For starters, data from an ONS dataset on deaths in England by vaccination status which can be found here, show that vaccinated 18 to 39-year-olds are more likely to die than unvaccinated 18 to 39-year-olds.

The following chart shows the average-age standardised mortality rate to have occurred between 1st Jan 21 and 31st Jan 22 by vaccination status for all-cause deaths, per 100,000 person-years among adults aged 18 to 39 in England –

On average the one-dose vaccinated were 51% more likely to die than the unvaccinated between 1st Jan 21 and 31st Jan 22. Whilst the double vaccinated were 91.4% more likely to die than the unvaccinated between 1st Jan 21 and 31st Jan 22. And based on the small amount of data available so far, on average the triple vaccinated are on average 25.3% more likely to die than the unvaccinated.
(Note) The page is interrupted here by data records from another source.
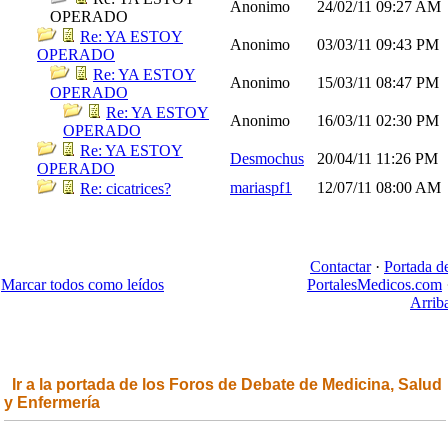
Anonimo
24/02/11
09:27 AM
OPERADO
Re: YA ESTOY
Anonimo
03/03/11
09:43 PM
OPERADO
Re: YA ESTOY
Anonimo
15/03/11
08:47 PM
OPERADO
Re: YA ESTOY
Anonimo
16/03/11
02:30 PM
OPERADO
Re: YA ESTOY
Desmochus
20/04/11
11:26 PM
OPERADO
mariaspf1
12/07/11
08:00 AM
Re: cicatrices?
Contactar
·
Portada d
Marcar todos como leídos
PortalesMedicos.com
Arrib
Ir a la portada de los Foros de Debate de Medicina, Salud
y Enfermería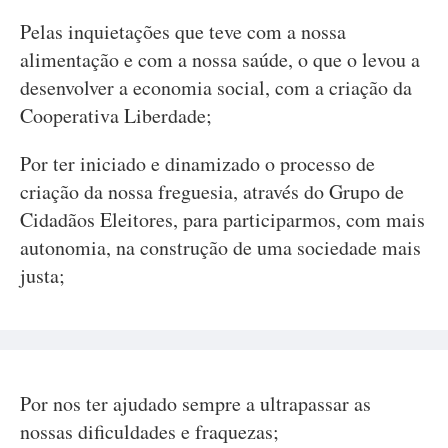
Pelas inquietações que teve com a nossa
alimentação e com a nossa saúde, o que o levou a
desenvolver a economia social, com a criação da
Cooperativa Liberdade;
Por ter iniciado e dinamizado o processo de
criação da nossa freguesia, através do Grupo de
Cidadãos Eleitores, para participarmos, com mais
autonomia, na construção de uma sociedade mais
justa;
Por nos ter ajudado sempre a ultrapassar as
nossas dificuldades e fraquezas;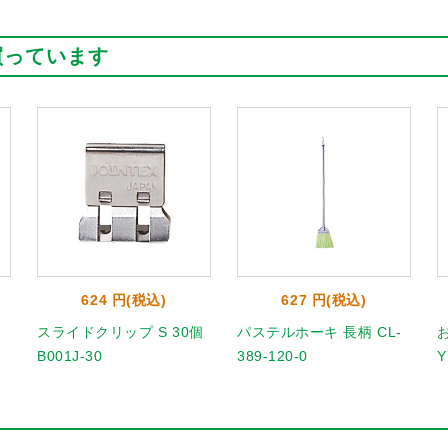
買っています
624 円(税込)
627 円(税込)
スライドクリップ S 30個
パステルホーキ 長柄 CL-
B001J-30
389-120-0
Y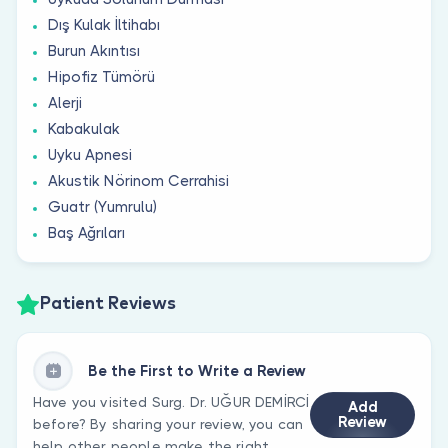
Dış Kulak İltihabı
Burun Akıntısı
Hipofiz Tümörü
Alerji
Kabakulak
Uyku Apnesi
Akustik Nörinom Cerrahisi
Guatr (Yumrulu)
Baş Ağrıları
Patient Reviews
Be the First to Write a Review
Have you visited Surg. Dr. UĞUR DEMİRCİ
Add
Review
before? By sharing your review, you can
help other people make the right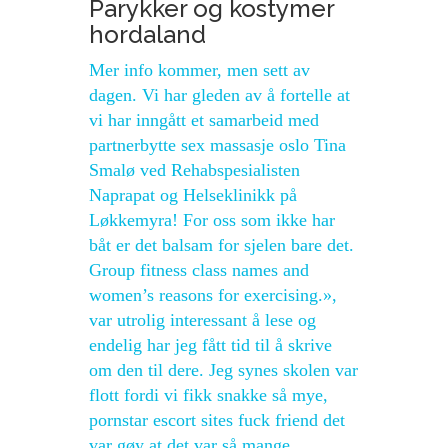
Parykker og kostymer
hordaland
Mer info kommer, men sett av
dagen. Vi har gleden av å fortelle at
vi har inngått et samarbeid med
partnerbytte sex massasje oslo Tina
Smalø ved Rehabspesialisten
Naprapat og Helseklinikk på
Løkkemyra! For oss som ikke har
båt er det balsam for sjelen bare det.
Group fitness class names and
women’s reasons for exercising.»,
var utrolig interessant å lese og
endelig har jeg fått tid til å skrive
om den til dere. Jeg synes skolen var
flott fordi vi fikk snakke så mye,
pornstar escort sites fuck friend det
var gøy at det var så mange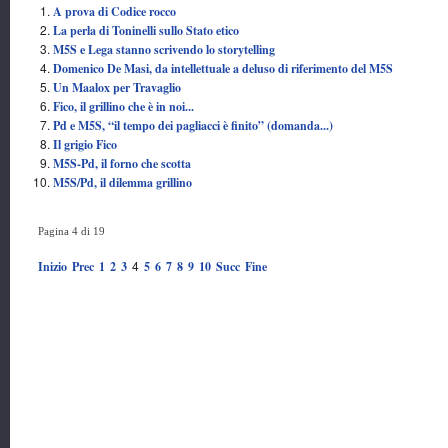
A prova di Codice rocco
La perla di Toninelli sullo Stato etico
M5S e Lega stanno scrivendo lo storytelling
Domenico De Masi, da intellettuale a deluso di riferimento del M5S
Un Maalox per Travaglio
Fico, il grillino che è in noi...
Pd e M5S, “il tempo dei pagliacci è finito” (domanda...)
Il grigio Fico
M5S-Pd, il forno che scotta
M5S/Pd, il dilemma grillino
Pagina 4 di 19
4
Inizio
Prec
1
2
3
5
6
7
8
9
10
Succ
Fine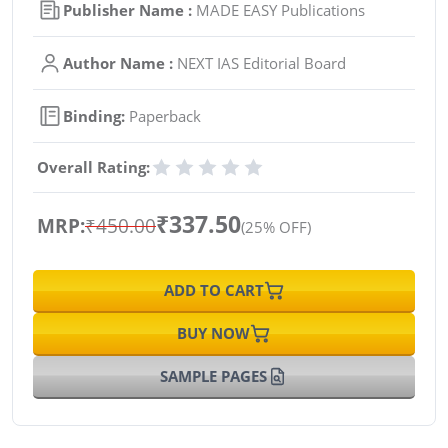
Publisher Name :
MADE EASY Publications
Author Name :
NEXT IAS Editorial Board
Binding:
Paperback
Overall Rating:
₹337.50
MRP:
₹450.00
(25% OFF)
ADD TO CART
BUY NOW
SAMPLE PAGES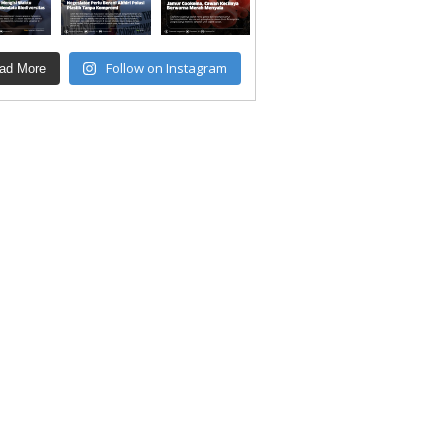
Follow on Instagram
ad More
What these official figures from the UK’s Office for National Statistics strongly suggest is that Covid-19 vaccination kills and increases a person’s risk of death due to any cause. And this increased risk of death isn’t because so many people have been vaccinated, these are figures per 100,000.

So it looks like we may have just found the answer as to why Australia has seen an 18% rise in excess deaths in 2021 so far.

And that answer is ‘Covid-19 vaccination’.